Stored dataset items
____
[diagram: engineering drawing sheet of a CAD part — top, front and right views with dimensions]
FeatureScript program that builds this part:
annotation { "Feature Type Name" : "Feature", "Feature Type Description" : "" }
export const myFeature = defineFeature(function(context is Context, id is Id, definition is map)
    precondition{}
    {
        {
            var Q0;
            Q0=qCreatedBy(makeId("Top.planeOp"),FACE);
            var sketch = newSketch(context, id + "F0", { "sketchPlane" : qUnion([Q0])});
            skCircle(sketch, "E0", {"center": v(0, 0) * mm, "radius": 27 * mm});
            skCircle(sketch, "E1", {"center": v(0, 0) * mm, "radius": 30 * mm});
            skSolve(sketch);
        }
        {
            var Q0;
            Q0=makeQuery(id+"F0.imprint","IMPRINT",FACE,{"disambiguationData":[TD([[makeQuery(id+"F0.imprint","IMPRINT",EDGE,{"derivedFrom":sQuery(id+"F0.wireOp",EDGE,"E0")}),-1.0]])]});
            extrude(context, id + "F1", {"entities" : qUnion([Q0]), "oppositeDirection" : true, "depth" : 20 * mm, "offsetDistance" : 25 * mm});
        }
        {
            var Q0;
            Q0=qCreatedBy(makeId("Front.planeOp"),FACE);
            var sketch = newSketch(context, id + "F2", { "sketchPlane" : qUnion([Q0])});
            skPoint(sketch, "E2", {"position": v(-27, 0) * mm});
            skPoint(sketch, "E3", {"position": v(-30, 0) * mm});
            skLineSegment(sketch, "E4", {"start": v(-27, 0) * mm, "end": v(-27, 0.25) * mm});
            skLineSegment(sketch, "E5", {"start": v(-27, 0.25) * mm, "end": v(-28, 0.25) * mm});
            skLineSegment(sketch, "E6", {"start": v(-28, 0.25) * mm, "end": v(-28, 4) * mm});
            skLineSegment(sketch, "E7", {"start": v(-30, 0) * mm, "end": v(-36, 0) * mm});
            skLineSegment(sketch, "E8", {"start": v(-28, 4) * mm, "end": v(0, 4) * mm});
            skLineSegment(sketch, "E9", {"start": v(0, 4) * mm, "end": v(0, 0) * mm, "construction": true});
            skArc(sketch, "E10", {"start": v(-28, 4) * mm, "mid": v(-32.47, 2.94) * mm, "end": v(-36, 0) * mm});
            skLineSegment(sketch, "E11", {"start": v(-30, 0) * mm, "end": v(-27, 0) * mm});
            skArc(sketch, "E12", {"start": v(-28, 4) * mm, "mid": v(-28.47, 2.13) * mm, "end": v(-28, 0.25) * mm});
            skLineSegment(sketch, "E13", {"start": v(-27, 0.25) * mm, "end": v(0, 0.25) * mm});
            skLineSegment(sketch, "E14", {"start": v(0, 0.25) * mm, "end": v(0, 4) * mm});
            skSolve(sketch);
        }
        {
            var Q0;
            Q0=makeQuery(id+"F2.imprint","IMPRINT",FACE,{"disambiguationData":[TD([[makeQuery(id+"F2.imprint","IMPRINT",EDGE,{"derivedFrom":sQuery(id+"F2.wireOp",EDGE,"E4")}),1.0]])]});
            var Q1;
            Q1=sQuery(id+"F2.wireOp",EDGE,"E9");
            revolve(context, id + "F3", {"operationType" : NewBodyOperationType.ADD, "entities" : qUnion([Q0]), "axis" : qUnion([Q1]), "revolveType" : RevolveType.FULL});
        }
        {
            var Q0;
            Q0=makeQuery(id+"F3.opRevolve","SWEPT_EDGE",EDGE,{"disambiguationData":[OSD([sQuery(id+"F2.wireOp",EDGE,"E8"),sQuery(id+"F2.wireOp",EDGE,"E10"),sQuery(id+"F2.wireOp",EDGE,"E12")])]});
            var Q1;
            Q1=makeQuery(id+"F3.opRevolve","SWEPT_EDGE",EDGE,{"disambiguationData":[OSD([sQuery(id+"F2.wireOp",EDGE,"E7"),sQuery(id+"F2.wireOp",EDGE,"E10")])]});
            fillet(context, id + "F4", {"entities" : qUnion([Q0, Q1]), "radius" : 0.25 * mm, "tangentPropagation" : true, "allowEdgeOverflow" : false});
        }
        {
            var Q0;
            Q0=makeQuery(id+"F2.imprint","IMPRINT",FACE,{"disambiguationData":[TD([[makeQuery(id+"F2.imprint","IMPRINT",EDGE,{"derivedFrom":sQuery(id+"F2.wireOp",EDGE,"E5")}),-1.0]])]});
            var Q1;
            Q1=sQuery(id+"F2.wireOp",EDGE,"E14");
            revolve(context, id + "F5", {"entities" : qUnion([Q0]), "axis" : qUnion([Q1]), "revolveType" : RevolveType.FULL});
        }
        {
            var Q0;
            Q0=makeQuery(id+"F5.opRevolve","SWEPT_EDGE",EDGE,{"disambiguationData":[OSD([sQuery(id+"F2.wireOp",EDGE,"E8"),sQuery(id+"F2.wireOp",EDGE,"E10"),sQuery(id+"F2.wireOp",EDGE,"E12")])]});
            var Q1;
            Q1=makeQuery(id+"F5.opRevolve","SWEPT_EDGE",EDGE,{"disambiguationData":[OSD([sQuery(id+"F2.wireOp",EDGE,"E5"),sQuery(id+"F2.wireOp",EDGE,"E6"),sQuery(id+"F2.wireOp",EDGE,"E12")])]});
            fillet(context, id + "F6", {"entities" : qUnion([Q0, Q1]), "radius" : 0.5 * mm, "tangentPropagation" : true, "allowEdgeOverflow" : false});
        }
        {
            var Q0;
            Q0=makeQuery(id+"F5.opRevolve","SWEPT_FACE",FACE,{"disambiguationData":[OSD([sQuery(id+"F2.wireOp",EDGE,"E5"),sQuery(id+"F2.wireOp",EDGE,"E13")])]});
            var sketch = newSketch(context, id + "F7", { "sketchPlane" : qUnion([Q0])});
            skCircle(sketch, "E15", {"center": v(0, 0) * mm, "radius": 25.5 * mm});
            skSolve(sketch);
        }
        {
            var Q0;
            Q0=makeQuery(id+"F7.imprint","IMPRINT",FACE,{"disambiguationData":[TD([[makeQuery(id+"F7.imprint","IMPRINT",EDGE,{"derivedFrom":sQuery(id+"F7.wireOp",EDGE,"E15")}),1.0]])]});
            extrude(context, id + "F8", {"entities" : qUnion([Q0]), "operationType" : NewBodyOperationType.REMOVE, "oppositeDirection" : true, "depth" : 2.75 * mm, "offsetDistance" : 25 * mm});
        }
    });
____
Work to do => Count the lines in the listing above that contain the string "tangentPropagation". Reply with only the number.

Finished task => 2